BEGIN
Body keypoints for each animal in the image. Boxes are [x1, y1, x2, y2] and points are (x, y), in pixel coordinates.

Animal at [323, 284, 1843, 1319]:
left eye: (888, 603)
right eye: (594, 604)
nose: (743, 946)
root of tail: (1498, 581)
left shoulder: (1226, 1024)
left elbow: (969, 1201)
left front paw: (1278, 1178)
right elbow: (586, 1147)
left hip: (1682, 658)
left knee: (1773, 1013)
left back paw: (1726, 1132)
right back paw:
END
Go through the entries and restate each one exactly.

**EXERCISE RESULT:**
Body keypoints for each animal in the image. Boxes are [x1, y1, x2, y2] and points are (x, y), in pixel coordinates.

Animal at [323, 284, 1843, 1319]:
left eye: (888, 603)
right eye: (594, 604)
nose: (743, 946)
root of tail: (1498, 581)
left shoulder: (1226, 1024)
left elbow: (969, 1201)
left front paw: (1278, 1178)
right elbow: (586, 1147)
left hip: (1682, 658)
left knee: (1773, 1013)
left back paw: (1726, 1132)
right back paw:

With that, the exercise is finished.